Aus den Betonbäuchen sprießen graue Knospen, groß wie Tanks für Flüssiggas. Rohrleitungen und Schienen arbeiten sich in den Wald vor. Kabelbündel öffnen sich zu korallenartigen Gewächsen, bewegen sich wie in einer Strömung, streichen über die glitzernden Körperhaufen. Der Anblick erregt mich. Ich höre einen anhaltenden, hohen Ton, der vielleicht schon die ganze Zeit da war. Ich möchte die elektrisch geladene Luft an mich heranlassen, überall, meine Kleidung loswerden. Aber meine Hände sind steif, zeigen die Adern, das Knochenweiß. Ich hake eine Hand in den Ausschnitt meines T-Shirts, reiße den Stoff auf. Ich laufe weiter zum Rand eines gerade entfalteten Betonbeckens, durchwuchert von Stahlnerven. Aus einer mannshohen Rohröffnung wächst eine zähe graue Blase, platzt, gibt einen Schwall frischen Zements frei.

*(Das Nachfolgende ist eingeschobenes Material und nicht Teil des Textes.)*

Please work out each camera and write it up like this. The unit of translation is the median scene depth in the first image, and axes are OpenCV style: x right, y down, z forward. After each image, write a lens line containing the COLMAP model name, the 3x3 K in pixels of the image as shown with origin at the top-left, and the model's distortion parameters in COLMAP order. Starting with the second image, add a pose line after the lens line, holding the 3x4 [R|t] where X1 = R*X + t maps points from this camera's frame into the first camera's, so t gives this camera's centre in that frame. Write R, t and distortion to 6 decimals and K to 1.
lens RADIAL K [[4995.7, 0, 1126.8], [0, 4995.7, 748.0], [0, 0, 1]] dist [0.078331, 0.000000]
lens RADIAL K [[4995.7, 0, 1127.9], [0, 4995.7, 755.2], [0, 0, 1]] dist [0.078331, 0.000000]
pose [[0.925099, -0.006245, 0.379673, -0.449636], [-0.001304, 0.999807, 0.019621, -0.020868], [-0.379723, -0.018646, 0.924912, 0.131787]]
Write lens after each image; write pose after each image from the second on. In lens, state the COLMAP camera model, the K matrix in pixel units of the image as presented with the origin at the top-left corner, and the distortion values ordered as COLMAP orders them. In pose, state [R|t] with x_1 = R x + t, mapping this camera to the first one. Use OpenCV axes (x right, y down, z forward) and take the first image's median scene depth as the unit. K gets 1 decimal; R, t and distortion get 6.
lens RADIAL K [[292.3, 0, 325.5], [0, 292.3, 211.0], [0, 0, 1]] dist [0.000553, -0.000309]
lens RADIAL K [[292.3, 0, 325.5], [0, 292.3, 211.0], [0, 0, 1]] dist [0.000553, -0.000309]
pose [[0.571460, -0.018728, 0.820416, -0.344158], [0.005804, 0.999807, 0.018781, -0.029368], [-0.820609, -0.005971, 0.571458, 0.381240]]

Ich sehe hinab ins Becken, sauge den Zementgeruch ein, so weit es mein Brustkorb noch zulässt. Schon unbeweglich in allen Gelenken lasse ich mich nach vorn fallen, versinke in der Masse. Ich spüre Vitalität, Materie voll roher Energie, die um mich herum pulsiert. Als ob es mit mir spricht. Es heißt mich willkommen.